Then the game started, and just before the halftime show, the NFL ran a commercial to kick off its 100th anniversary celebration. It was a two-minute ad directed by Peter Berg, who’s worked on Deepwater Horizon, Lone Survivor, and Friday Night Lights. The idea was basically to stage a game of keep-away between some of the biggest names in NFL history, past and present, in a fancy ballroom.
A few of the highlights: Deion Sanders picks off Joe Montana and then high-steps across the room until Brian Urlacher plows him into a table; Franco Harris re-recreates the Immaculate Reception; and Patrick Mahomes throws a no-look pass to Odell Beckham Jr., who makes his famous diving one-handed catch and flattens another table.
Every frame, it seems, a new NFL star pops up. Plenty of Hall of Famers and surefire Hall of Famers took part: Tom Brady, Dick Butkus, Jerry Rice, Emmitt Smith, Jim Brown, Terry Bradshaw, and Ed Reed, among them.
Immediately, people hailed the commercial as a success. Not only was it considered one of the best commercials of this year’s Super Bowl, some people joked that it had been better than the game itself. “That was AMAZING!!!” tweeted LeBron James. “Got me so hyped I wanted to be in it too!”
Like a magician holding a shiny object, the NFL had managed to divert the country’s attention away from its other public relations issues for a short while—and all it took was one two-minute ad.
The league has dealt with some of these PR issues for years. As DuVernay noted in her tweet, player safety concerns still loom large. More people are being educated on concussions and CTE, and tackle football participation is declining at the youth level. On this year’s Super Bowl Sunday, President Trump said in an interview with CBS News that he didn’t want his 12-year-old son Barron playing youth football due to safety concerns.
“I just don’t like the reports that I see coming out having to do with football―I mean, it’s a dangerous sport,” Trump said. “I thought the equipment would get better, and it has. The helmets have gotten far better but it hasn’t solved the problem.”
(I should note, Trump seems to be very confused about where he stands on the subject. In September, 2017, he blasted the NFL for its “softer” rules that penalize players for violent hits. “They’re ruining the game!” he said. He also added, mockingly, “‘Uh oh, got a little ding on the head? No, no you can’t play for the rest of the season.’ Our people are tough.”)
Beyond the usual health concerns, this particular Super Bowl carried more PR issues than usual. Kaepernick was a big story, because, not only were celebrities protesting the game in supoort of him, the NFL reportedly had a difficult time booking a halftime act as a result.

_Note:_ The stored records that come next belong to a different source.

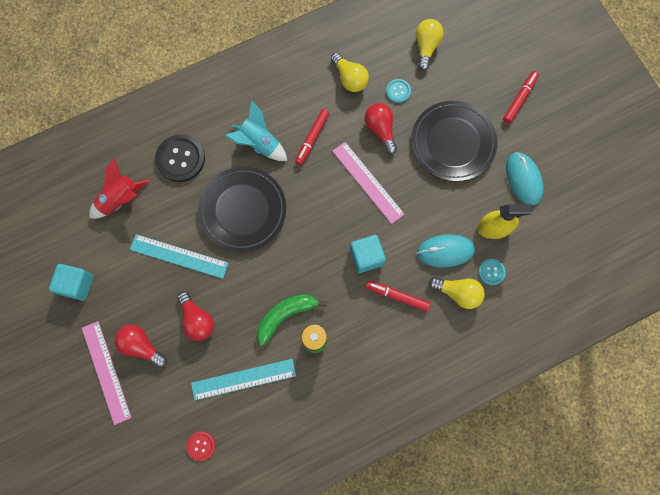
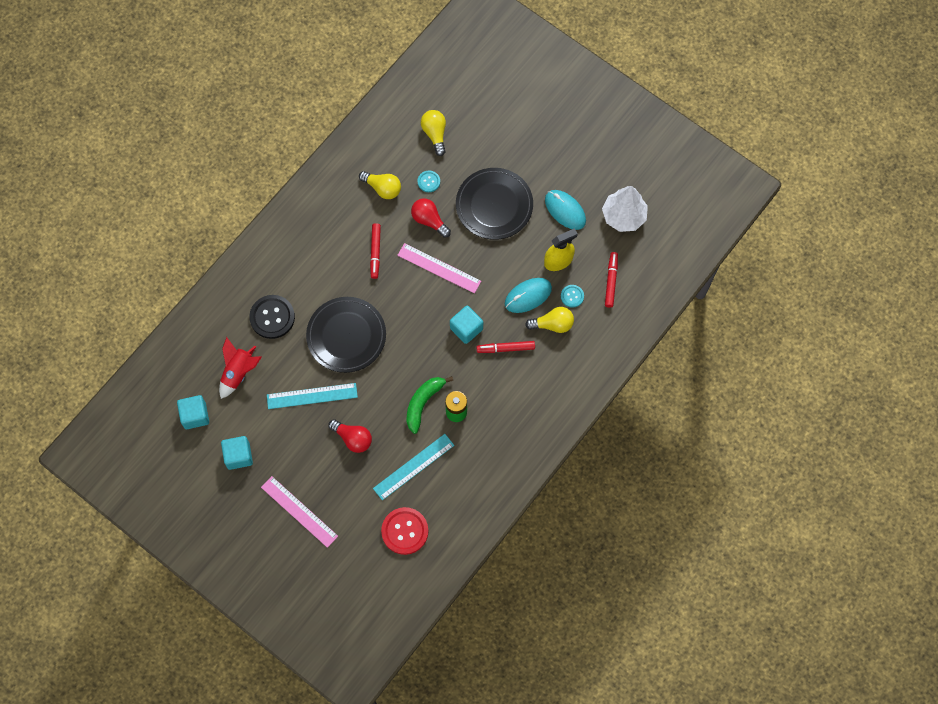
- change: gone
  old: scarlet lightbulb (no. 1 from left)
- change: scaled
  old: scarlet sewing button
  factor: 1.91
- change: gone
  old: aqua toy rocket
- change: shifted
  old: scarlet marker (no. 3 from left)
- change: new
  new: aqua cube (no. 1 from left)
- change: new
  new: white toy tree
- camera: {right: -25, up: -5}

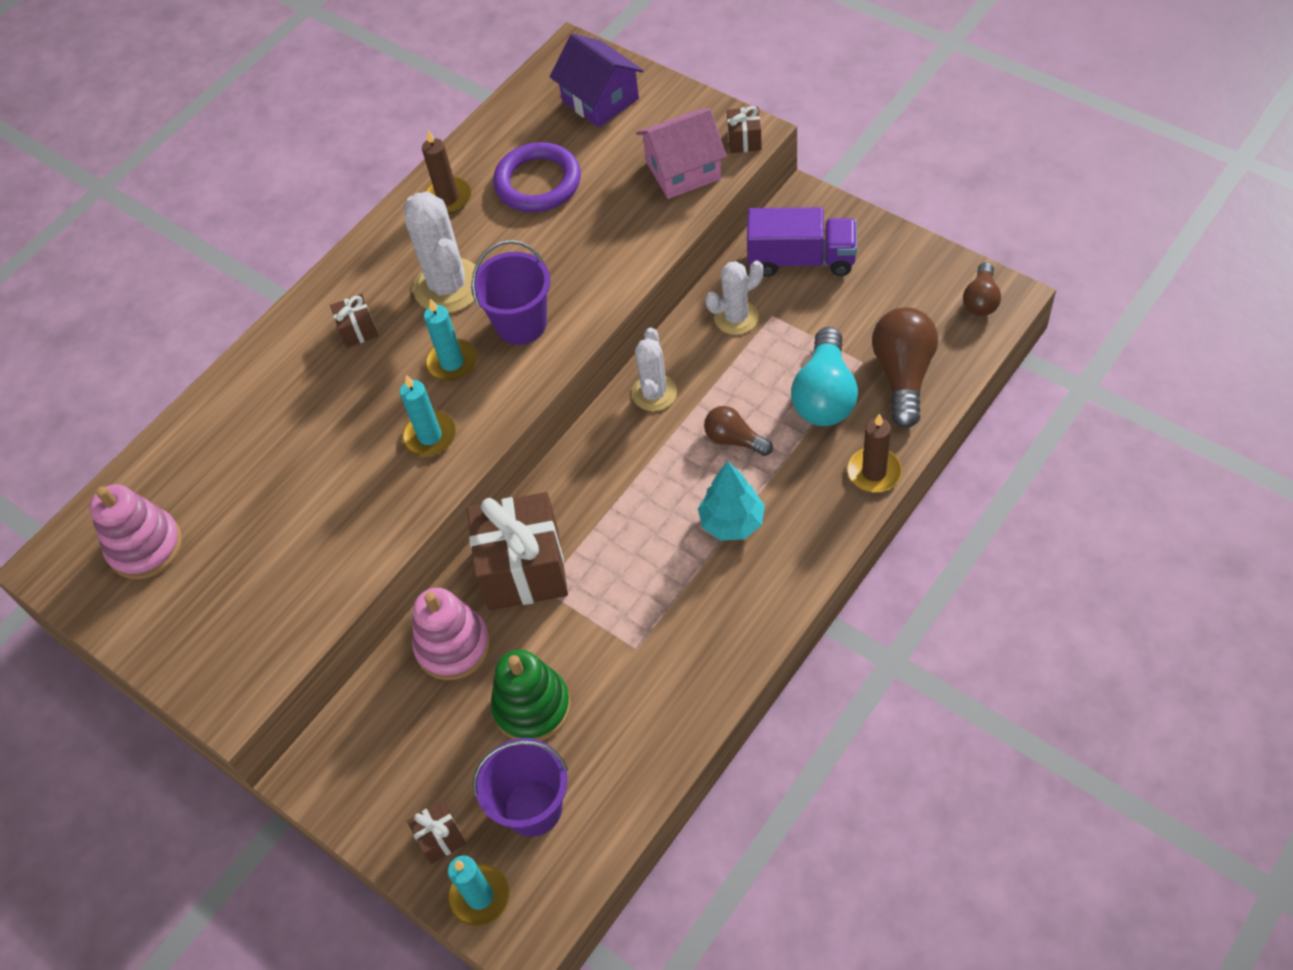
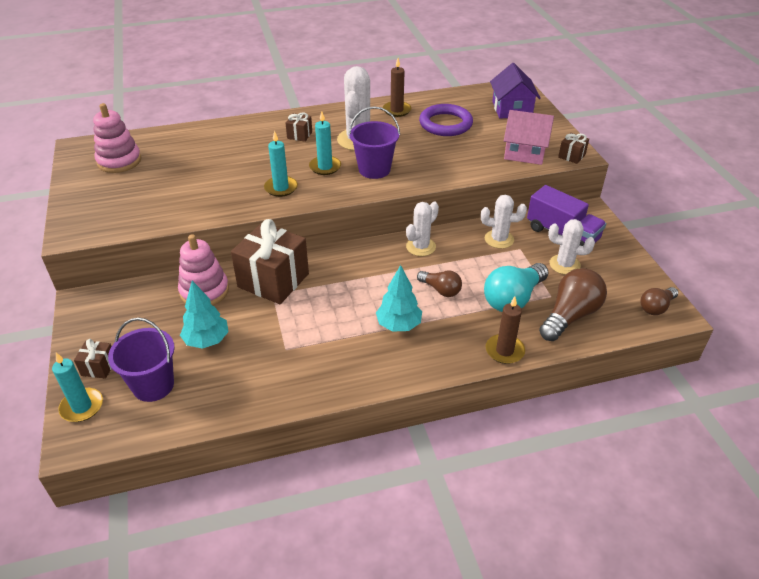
- change: swapped
  old: green stacking toy
  new: aqua toy tree (no. 1 from left)
- change: rotated
  old: russet lightbulb (no. 1 from left)
  degrees: 150
- change: new
  new: white prickly plant (no. 4 from left)
- camera: {right: 30, up: -15}

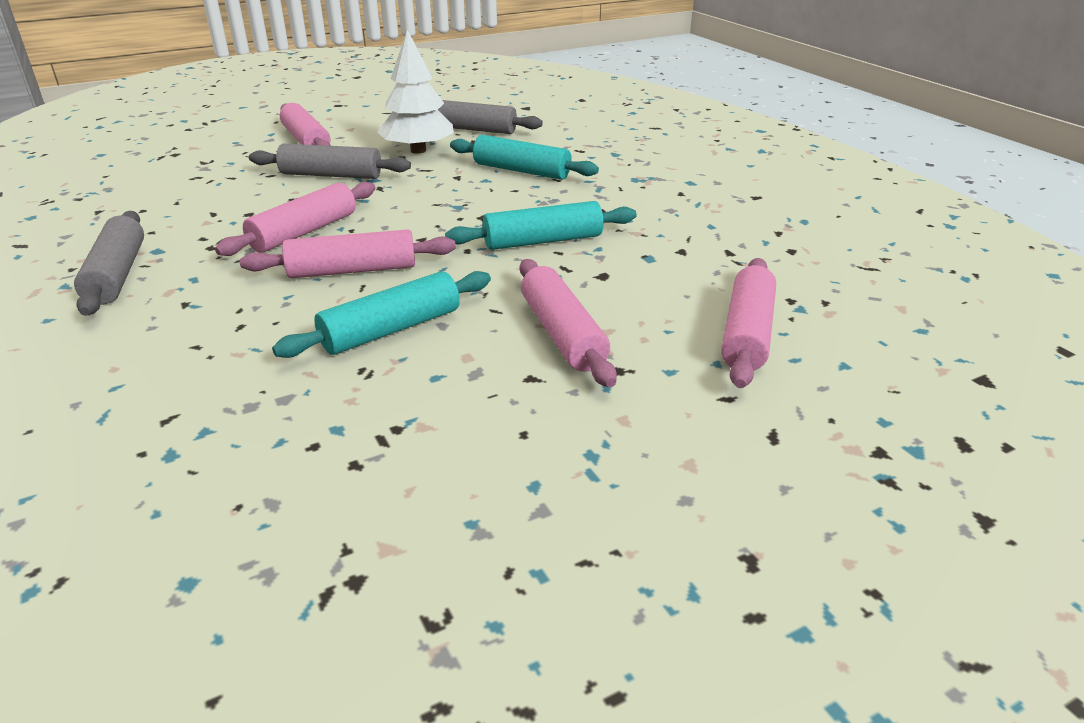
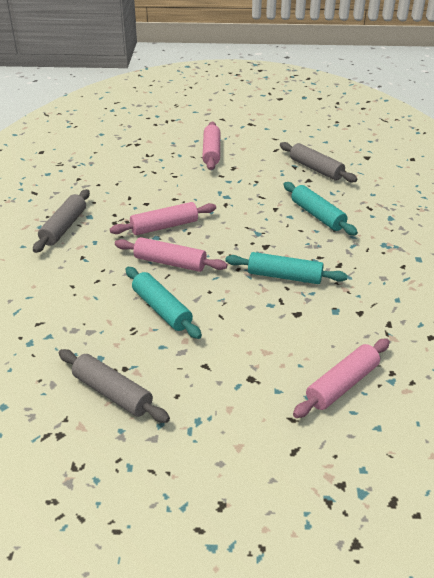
- change: shifted
  old: grey rolling pin (no. 2 from left)
- change: rotated
  old: aqua rolling pin (no. 1 from left)
  degrees: 60
- change: gone
  old: white toy tree
- change: gone
  old: rose-pink rolling pin (no. 4 from left)
- camera: {right: 30, up: 5}

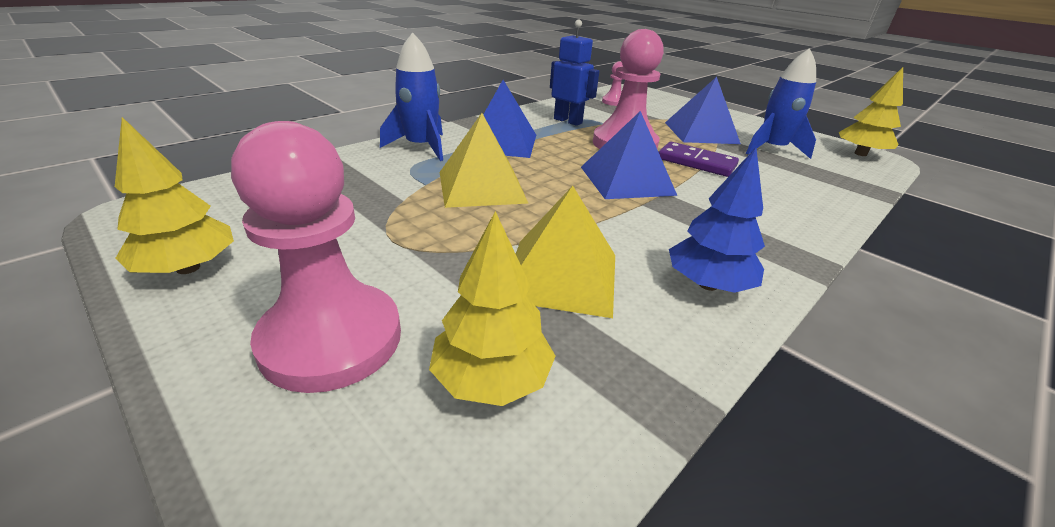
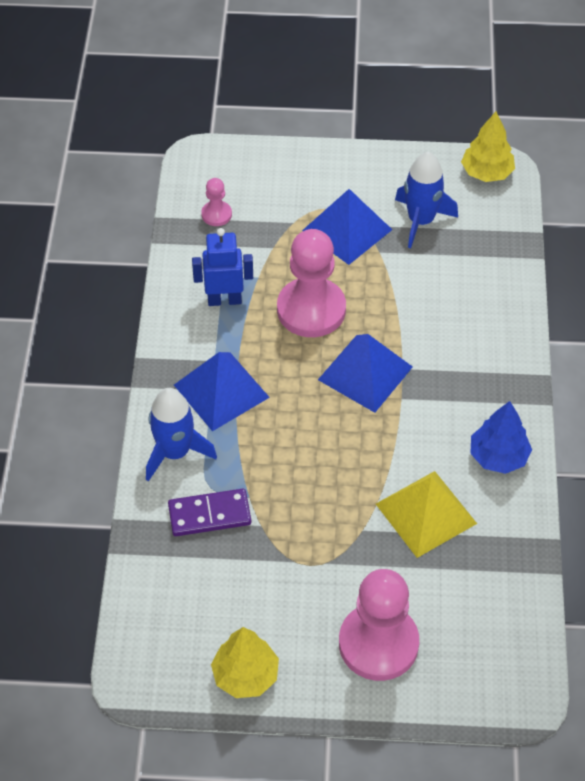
- change: gone
  old: golden toy tree (no. 2 from left)
- change: gone
  old: golden solid pyramid (no. 1 from left)
- change: shifted
  old: violet domino
- camera: {right: -40, up: 20}

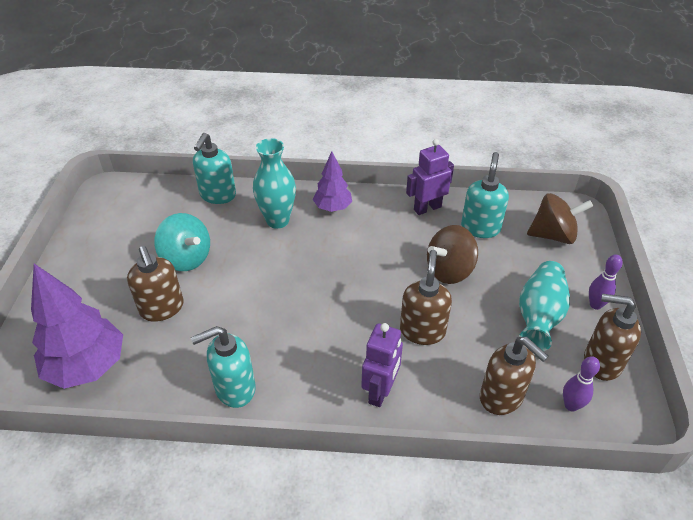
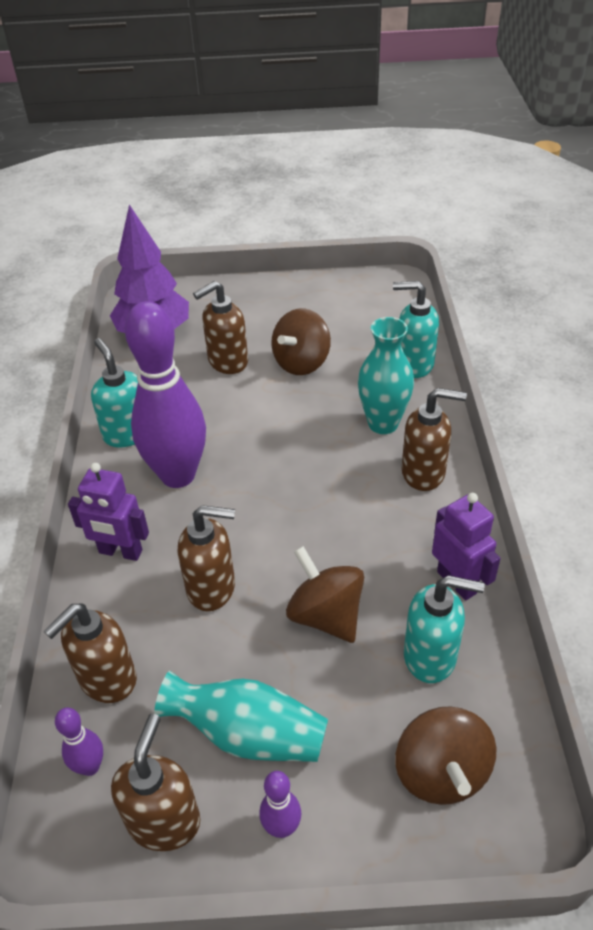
- change: repainted
  old: aqua toy top
  new: russet toy top (no. 1 from left)
- change: swapped
  old: violet toy tree (no. 2 from left)
  new: russet pump bottle (no. 5 from left)
- change: new
  new: violet bowling pin (no. 2 from left)
- camera: {right: 85, up: 0}

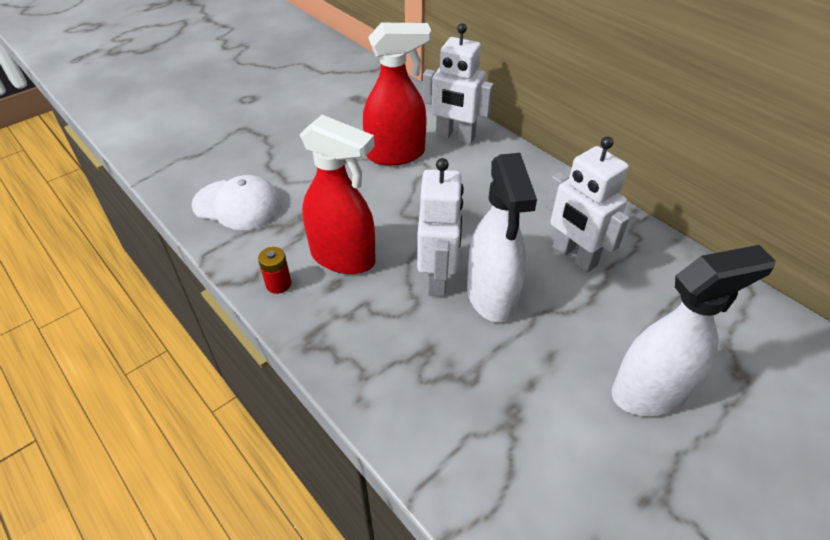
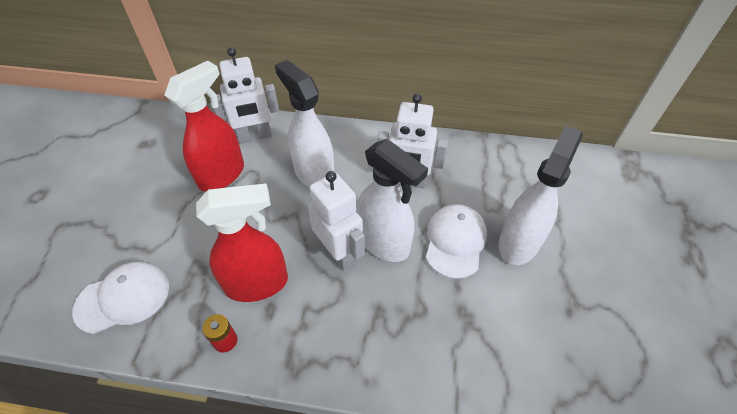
- change: new
  new: white spray bottle (no. 1 from left)
- change: new
  new: white cap (no. 2 from left)
- camera: {right: -40, up: 5}

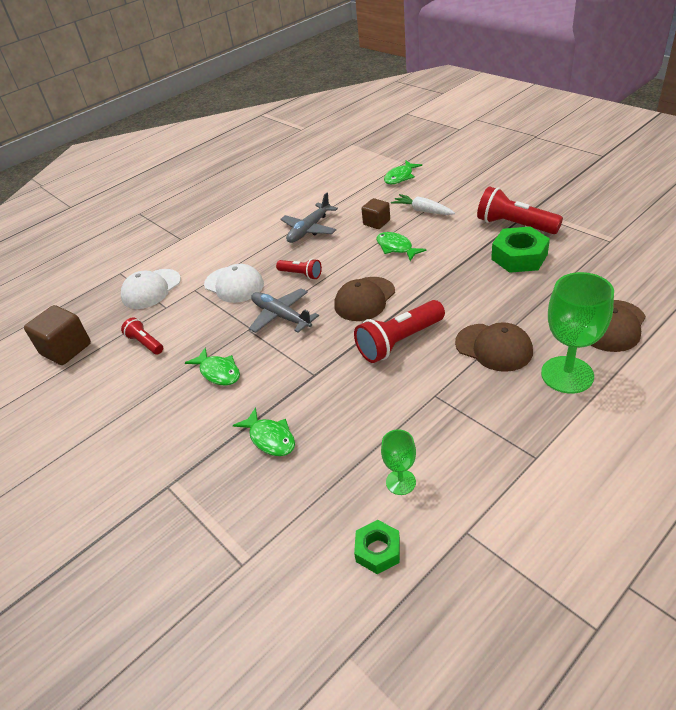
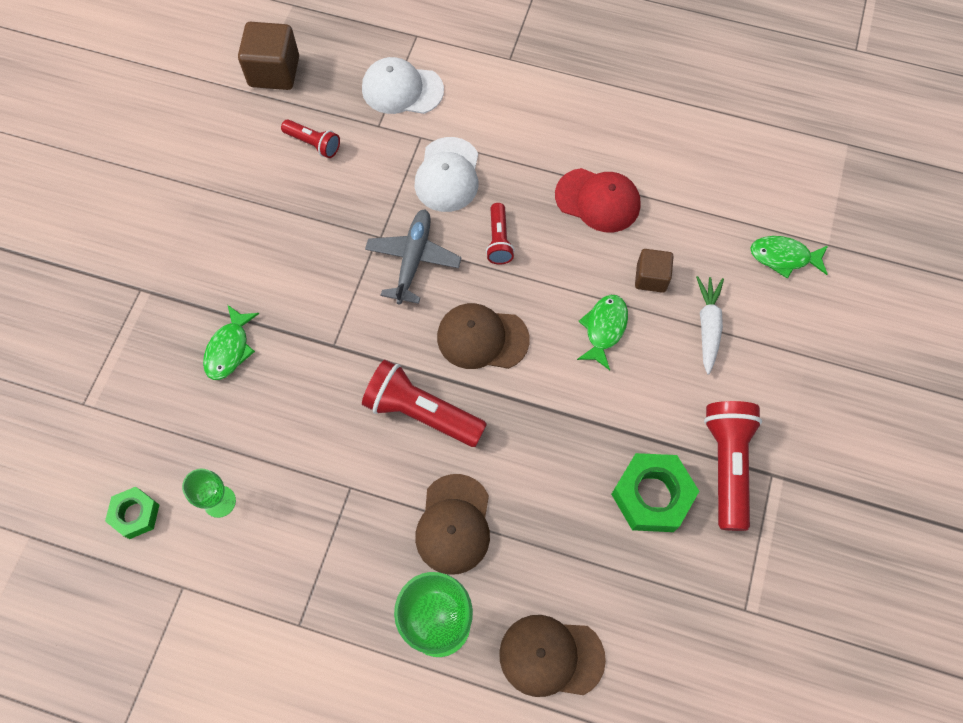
- change: rotated
  old: scarlet pocket torch (no. 1 from left)
  degrees: 105
- change: gone
  old: green toy fish (no. 1 from left)
- change: swapped
  old: grey toy plane (no. 2 from left)
  new: scarlet cap
- camera: {right: 55, up: 25}

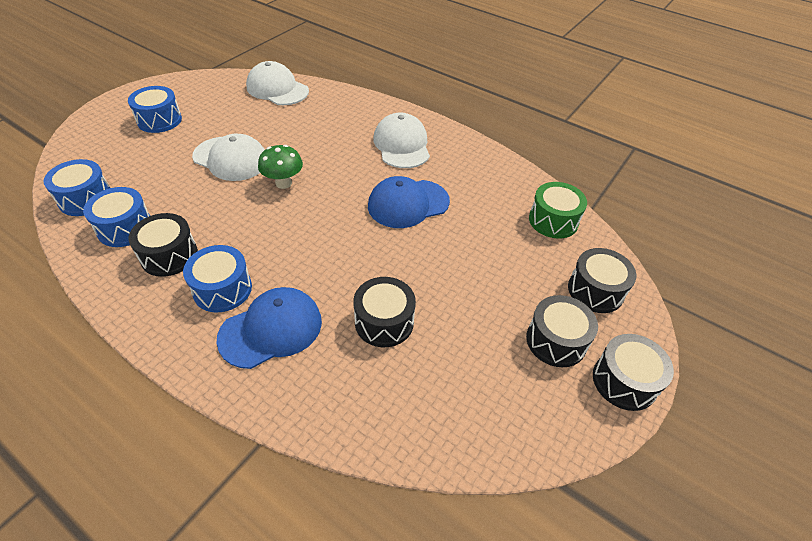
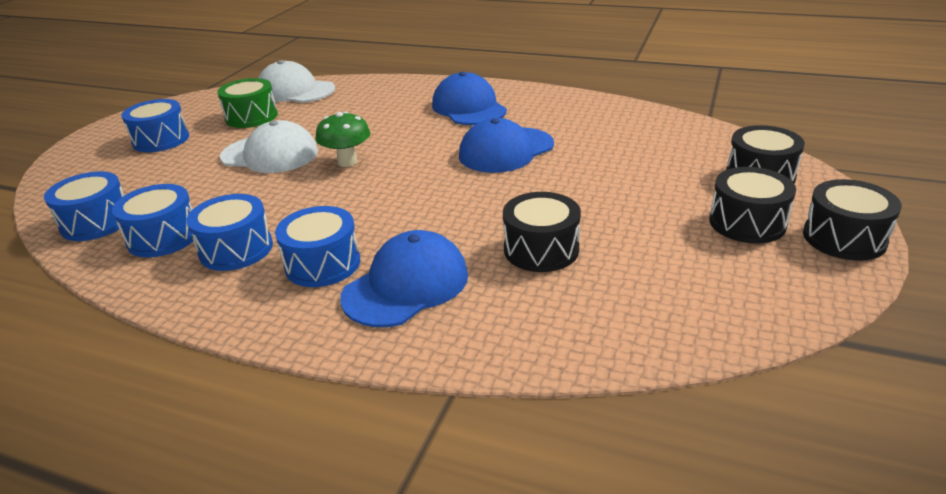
- change: repainted
  old: jet-black snare drum (no. 1 from left)
  new: blue snare drum (no. 4 from left)
- change: repainted
  old: white cap (no. 3 from left)
  new: blue cap (no. 2 from left)
- change: shifted
  old: green snare drum
- camera: {right: -10, up: -15}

The actual game was also mired in controversy. An official had missed a pass interference call in the NFC Championship game, which, many believed, had cost the New Orleans Saints a trip to the Super Bowl. Then, making matters worse, commissioner Roger Goodell decided not to put out a statement addressing the non-call.
At Goodell’s annual Super Bowl press conference, he talked around the subject. Writers across the country bashed him for being too corporate, for being too tone-deaf, for not showing more sympathy for Saints fans who were desperate for any sign of contrition. An admission of guilt would’ve been nice, they felt.
Then the NFL aired this commercial—this ad that celebrated bone-crunching hits, I might add—and for many football fans all seemed to be forgotten, if only for one night. It was the NFL’s best marketing/PR move in years. Put a bunch of Hall of Famers in the same room—the ones who are in good shape, anyway—pair them with some contemporary stars and then choreograph some action as a nod to some of the greatest plays in NFL history. If lost yourself in the moment, you might’ve gotten goosebumps.
But not people in New Orleans. They boycotted the Super Bowl, too.